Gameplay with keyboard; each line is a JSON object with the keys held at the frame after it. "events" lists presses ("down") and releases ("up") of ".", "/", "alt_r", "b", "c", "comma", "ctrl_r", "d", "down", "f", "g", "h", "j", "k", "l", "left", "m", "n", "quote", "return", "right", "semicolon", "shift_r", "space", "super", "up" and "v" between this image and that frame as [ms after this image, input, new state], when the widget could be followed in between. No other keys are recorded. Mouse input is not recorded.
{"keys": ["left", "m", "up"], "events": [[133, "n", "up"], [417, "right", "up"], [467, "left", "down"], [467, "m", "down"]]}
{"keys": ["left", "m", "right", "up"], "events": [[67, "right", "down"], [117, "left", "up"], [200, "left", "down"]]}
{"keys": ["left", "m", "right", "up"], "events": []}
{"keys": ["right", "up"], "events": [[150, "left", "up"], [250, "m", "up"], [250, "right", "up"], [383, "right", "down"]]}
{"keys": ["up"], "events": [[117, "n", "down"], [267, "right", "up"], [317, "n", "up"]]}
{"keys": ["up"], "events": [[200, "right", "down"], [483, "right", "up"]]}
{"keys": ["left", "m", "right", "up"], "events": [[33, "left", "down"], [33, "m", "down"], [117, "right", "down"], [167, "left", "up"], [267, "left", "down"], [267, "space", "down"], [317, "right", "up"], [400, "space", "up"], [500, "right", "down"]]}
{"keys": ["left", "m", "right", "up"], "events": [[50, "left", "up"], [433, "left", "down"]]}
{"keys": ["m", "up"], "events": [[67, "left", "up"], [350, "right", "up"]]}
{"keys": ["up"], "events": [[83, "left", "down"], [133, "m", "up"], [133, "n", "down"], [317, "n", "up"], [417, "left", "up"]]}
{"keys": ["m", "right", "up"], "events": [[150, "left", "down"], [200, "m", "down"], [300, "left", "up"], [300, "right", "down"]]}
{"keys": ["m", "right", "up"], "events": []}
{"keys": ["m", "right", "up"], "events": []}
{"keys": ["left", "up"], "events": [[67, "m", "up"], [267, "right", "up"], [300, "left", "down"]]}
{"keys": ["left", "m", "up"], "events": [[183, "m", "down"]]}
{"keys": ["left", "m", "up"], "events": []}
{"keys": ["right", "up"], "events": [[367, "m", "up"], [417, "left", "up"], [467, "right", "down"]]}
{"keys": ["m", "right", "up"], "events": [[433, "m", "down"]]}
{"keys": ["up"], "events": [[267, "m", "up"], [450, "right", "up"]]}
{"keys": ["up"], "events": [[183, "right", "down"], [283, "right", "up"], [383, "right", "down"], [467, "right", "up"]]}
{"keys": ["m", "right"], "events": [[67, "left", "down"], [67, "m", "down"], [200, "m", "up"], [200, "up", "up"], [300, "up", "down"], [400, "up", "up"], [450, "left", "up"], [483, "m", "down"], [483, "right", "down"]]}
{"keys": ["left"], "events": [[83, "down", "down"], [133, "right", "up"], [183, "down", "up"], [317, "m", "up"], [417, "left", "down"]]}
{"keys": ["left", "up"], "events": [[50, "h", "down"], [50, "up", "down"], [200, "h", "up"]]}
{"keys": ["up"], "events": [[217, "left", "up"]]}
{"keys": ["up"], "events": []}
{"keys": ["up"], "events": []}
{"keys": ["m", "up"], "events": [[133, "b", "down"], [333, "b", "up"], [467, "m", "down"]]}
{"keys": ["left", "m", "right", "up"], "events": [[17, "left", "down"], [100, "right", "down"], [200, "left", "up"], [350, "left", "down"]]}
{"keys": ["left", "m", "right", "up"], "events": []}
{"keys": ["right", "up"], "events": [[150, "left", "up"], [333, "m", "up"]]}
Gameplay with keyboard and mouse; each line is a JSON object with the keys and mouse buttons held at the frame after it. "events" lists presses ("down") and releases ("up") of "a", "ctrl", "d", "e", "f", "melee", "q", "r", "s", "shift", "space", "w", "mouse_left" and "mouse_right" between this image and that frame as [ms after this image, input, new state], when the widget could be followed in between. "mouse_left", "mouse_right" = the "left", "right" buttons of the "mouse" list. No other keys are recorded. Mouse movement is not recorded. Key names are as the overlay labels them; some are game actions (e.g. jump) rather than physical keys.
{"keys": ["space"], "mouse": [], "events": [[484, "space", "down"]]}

TASK ITEM
Your task is to restate the material above word for word.

ANSWER TO THE PROBLEM
Gameplay with keyboard; each line is a JSON object with the keys held at the frame after it. "events" lists presses ("down") and releases ("up") of ".", "/", "alt_r", "b", "c", "comma", "ctrl_r", "d", "down", "f", "g", "h", "j", "k", "l", "left", "m", "n", "quote", "return", "right", "semicolon", "shift_r", "space", "super", "up" and "v" between this image and that frame as [ms after this image, input, new state], when the widget could be followed in between. No other keys are recorded. Mouse input is not recorded.
{"keys": ["left", "m", "up"], "events": [[133, "n", "up"], [417, "right", "up"], [467, "left", "down"], [467, "m", "down"]]}
{"keys": ["left", "m", "right", "up"], "events": [[67, "right", "down"], [117, "left", "up"], [200, "left", "down"]]}
{"keys": ["left", "m", "right", "up"], "events": []}
{"keys": ["right", "up"], "events": [[150, "left", "up"], [250, "m", "up"], [250, "right", "up"], [383, "right", "down"]]}
{"keys": ["up"], "events": [[117, "n", "down"], [267, "right", "up"], [317, "n", "up"]]}
{"keys": ["up"], "events": [[200, "right", "down"], [483, "right", "up"]]}
{"keys": ["left", "m", "right", "up"], "events": [[33, "left", "down"], [33, "m", "down"], [117, "right", "down"], [167, "left", "up"], [267, "left", "down"], [267, "space", "down"], [317, "right", "up"], [400, "space", "up"], [500, "right", "down"]]}
{"keys": ["left", "m", "right", "up"], "events": [[50, "left", "up"], [433, "left", "down"]]}
{"keys": ["m", "up"], "events": [[67, "left", "up"], [350, "right", "up"]]}
{"keys": ["up"], "events": [[83, "left", "down"], [133, "m", "up"], [133, "n", "down"], [317, "n", "up"], [417, "left", "up"]]}
{"keys": ["m", "right", "up"], "events": [[150, "left", "down"], [200, "m", "down"], [300, "left", "up"], [300, "right", "down"]]}
{"keys": ["m", "right", "up"], "events": []}
{"keys": ["m", "right", "up"], "events": []}
{"keys": ["left", "up"], "events": [[67, "m", "up"], [267, "right", "up"], [300, "left", "down"]]}
{"keys": ["left", "m", "up"], "events": [[183, "m", "down"]]}
{"keys": ["left", "m", "up"], "events": []}
{"keys": ["right", "up"], "events": [[367, "m", "up"], [417, "left", "up"], [467, "right", "down"]]}
{"keys": ["m", "right", "up"], "events": [[433, "m", "down"]]}
{"keys": ["up"], "events": [[267, "m", "up"], [450, "right", "up"]]}
{"keys": ["up"], "events": [[183, "right", "down"], [283, "right", "up"], [383, "right", "down"], [467, "right", "up"]]}
{"keys": ["m", "right"], "events": [[67, "left", "down"], [67, "m", "down"], [200, "m", "up"], [200, "up", "up"], [300, "up", "down"], [400, "up", "up"], [450, "left", "up"], [483, "m", "down"], [483, "right", "down"]]}
{"keys": ["left"], "events": [[83, "down", "down"], [133, "right", "up"], [183, "down", "up"], [317, "m", "up"], [417, "left", "down"]]}
{"keys": ["left", "up"], "events": [[50, "h", "down"], [50, "up", "down"], [200, "h", "up"]]}
{"keys": ["up"], "events": [[217, "left", "up"]]}
{"keys": ["up"], "events": []}
{"keys": ["up"], "events": []}
{"keys": ["m", "up"], "events": [[133, "b", "down"], [333, "b", "up"], [467, "m", "down"]]}
{"keys": ["left", "m", "right", "up"], "events": [[17, "left", "down"], [100, "right", "down"], [200, "left", "up"], [350, "left", "down"]]}
{"keys": ["left", "m", "right", "up"], "events": []}
{"keys": ["right", "up"], "events": [[150, "left", "up"], [333, "m", "up"]]}
Gameplay with keyboard and mouse; each line is a JSON object with the keys and mouse buttons held at the frame after it. "events" lists presses ("down") and releases ("up") of "a", "ctrl", "d", "e", "f", "melee", "q", "r", "s", "shift", "space", "w", "mouse_left" and "mouse_right" between this image and that frame as [ms after this image, input, new state], when the widget could be followed in between. "mouse_left", "mouse_right" = the "left", "right" buttons of the "mouse" list. No other keys are recorded. Mouse movement is not recorded. Key names are as the overlay labels them; some are game actions (e.g. jump) rather than physical keys.
{"keys": ["space"], "mouse": [], "events": [[484, "space", "down"]]}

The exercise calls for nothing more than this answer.